| Work to complete |
Check every line of the data below for the string "controller", and copy the ones that hold it.

★ ★ ★ ★ ★ ★ ★

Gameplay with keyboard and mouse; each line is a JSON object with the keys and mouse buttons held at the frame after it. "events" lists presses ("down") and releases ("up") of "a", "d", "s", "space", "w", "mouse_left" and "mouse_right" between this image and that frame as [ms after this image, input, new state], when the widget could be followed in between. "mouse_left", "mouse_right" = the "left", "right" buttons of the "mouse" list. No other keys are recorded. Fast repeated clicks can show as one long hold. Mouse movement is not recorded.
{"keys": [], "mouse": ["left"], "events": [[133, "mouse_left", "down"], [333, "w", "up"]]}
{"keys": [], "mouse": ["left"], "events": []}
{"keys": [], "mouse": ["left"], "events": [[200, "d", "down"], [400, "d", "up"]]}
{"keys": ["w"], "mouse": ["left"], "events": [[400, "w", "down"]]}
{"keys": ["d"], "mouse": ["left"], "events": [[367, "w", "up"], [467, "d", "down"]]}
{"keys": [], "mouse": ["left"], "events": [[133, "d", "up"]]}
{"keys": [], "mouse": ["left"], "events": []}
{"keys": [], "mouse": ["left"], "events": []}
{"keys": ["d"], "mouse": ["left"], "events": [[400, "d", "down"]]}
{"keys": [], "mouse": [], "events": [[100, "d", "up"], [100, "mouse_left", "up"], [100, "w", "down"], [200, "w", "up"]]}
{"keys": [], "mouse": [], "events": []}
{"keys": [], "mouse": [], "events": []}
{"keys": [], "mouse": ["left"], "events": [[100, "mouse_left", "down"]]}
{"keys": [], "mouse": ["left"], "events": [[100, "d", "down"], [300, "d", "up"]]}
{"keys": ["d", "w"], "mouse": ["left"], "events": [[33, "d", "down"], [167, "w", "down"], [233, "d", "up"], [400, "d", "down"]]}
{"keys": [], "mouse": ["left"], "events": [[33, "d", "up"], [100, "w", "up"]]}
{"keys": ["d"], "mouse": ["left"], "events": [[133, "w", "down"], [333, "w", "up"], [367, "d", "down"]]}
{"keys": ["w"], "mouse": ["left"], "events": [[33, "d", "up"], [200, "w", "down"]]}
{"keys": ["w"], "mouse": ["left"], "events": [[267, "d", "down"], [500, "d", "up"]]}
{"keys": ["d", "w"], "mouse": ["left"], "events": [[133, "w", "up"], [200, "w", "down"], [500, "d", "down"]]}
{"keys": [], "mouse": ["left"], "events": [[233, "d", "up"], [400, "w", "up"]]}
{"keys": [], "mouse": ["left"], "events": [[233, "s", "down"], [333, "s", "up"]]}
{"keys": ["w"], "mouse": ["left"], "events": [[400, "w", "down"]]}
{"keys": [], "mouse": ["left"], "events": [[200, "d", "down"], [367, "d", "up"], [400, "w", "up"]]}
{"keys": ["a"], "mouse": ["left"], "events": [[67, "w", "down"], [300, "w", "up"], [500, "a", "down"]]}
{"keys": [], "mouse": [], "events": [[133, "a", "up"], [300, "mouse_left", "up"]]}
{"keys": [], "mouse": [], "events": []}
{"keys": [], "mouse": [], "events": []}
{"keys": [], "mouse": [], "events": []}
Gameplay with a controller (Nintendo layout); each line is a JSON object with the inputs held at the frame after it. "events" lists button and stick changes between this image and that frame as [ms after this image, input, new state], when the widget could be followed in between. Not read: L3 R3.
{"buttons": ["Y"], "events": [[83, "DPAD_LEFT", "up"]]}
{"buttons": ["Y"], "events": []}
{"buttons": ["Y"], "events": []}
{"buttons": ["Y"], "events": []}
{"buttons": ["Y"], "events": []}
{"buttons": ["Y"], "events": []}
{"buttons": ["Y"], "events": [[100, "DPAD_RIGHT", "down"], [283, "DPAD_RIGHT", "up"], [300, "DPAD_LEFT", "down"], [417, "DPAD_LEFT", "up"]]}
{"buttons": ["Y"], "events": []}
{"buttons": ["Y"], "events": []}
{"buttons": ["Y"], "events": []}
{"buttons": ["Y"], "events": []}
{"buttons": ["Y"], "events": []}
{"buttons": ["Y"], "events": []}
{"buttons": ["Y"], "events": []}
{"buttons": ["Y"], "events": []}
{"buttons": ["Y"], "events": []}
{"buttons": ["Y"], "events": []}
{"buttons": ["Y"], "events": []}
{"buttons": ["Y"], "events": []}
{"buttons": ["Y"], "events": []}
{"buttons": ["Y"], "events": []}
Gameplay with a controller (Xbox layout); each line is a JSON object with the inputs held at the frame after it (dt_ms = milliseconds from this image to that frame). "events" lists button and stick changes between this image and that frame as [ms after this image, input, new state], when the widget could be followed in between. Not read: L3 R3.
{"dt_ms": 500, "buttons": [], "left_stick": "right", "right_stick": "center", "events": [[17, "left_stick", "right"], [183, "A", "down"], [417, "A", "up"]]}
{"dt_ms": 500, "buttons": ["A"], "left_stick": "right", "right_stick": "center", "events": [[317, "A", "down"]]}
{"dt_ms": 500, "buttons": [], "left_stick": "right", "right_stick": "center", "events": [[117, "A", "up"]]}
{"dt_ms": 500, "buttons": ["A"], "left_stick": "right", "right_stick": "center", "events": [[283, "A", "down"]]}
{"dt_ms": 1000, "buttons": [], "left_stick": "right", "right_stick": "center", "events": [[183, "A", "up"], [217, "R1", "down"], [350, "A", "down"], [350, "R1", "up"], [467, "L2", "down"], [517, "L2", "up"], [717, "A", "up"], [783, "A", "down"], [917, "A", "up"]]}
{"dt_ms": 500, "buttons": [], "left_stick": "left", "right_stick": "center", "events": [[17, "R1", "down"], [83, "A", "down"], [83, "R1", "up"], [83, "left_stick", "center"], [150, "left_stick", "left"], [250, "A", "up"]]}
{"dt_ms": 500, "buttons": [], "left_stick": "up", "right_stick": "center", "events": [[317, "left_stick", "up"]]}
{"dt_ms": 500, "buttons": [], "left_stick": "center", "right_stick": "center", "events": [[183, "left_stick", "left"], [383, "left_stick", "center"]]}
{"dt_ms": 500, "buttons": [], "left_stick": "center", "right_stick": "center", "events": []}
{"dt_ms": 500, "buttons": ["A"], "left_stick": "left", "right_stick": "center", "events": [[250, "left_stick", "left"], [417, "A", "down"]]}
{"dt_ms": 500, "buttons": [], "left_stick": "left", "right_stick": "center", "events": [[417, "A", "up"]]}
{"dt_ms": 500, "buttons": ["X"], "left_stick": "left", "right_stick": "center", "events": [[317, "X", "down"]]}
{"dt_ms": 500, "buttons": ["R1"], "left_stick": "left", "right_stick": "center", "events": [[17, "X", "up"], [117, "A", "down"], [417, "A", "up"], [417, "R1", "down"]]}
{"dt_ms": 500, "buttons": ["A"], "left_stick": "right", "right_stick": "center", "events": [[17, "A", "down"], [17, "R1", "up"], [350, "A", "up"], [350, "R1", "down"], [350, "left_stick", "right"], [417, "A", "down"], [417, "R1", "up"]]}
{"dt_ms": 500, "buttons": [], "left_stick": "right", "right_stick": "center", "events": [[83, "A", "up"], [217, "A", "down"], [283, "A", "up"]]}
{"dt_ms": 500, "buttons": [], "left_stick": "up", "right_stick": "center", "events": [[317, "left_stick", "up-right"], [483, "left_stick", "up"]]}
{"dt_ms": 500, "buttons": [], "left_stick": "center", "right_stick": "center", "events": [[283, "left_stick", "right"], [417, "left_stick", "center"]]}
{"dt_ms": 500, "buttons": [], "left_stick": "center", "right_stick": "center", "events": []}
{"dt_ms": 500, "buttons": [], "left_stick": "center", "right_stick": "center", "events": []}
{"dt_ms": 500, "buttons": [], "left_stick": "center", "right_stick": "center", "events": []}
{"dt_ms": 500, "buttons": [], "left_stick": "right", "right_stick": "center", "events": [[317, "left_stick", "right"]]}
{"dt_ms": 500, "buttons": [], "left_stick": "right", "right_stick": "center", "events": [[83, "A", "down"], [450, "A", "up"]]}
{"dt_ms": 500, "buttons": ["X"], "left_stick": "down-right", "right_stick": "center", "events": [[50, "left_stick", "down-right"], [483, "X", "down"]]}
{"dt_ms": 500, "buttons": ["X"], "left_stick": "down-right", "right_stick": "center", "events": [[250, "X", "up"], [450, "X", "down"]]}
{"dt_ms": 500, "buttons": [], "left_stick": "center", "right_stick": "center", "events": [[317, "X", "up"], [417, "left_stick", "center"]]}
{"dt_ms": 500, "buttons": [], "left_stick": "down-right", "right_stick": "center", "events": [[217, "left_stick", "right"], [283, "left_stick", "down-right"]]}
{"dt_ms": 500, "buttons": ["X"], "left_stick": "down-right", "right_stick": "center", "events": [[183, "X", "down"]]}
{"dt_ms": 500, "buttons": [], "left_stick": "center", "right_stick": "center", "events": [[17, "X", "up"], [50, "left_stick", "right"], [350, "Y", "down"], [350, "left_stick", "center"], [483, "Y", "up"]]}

★ ★ ★ ★ ★ ★ ★

| Your response |
Gameplay with a controller (Nintendo layout); each line is a JSON object with the inputs held at the frame after it. "events" lists button and stick changes between this image and that frame as [ms after this image, input, new state], when the widget could be followed in between. Not read: L3 R3.
Gameplay with a controller (Xbox layout); each line is a JSON object with the inputs held at the frame after it (dt_ms = milliseconds from this image to that frame). "events" lists button and stick changes between this image and that frame as [ms after this image, input, new state], when the widget could be followed in between. Not read: L3 R3.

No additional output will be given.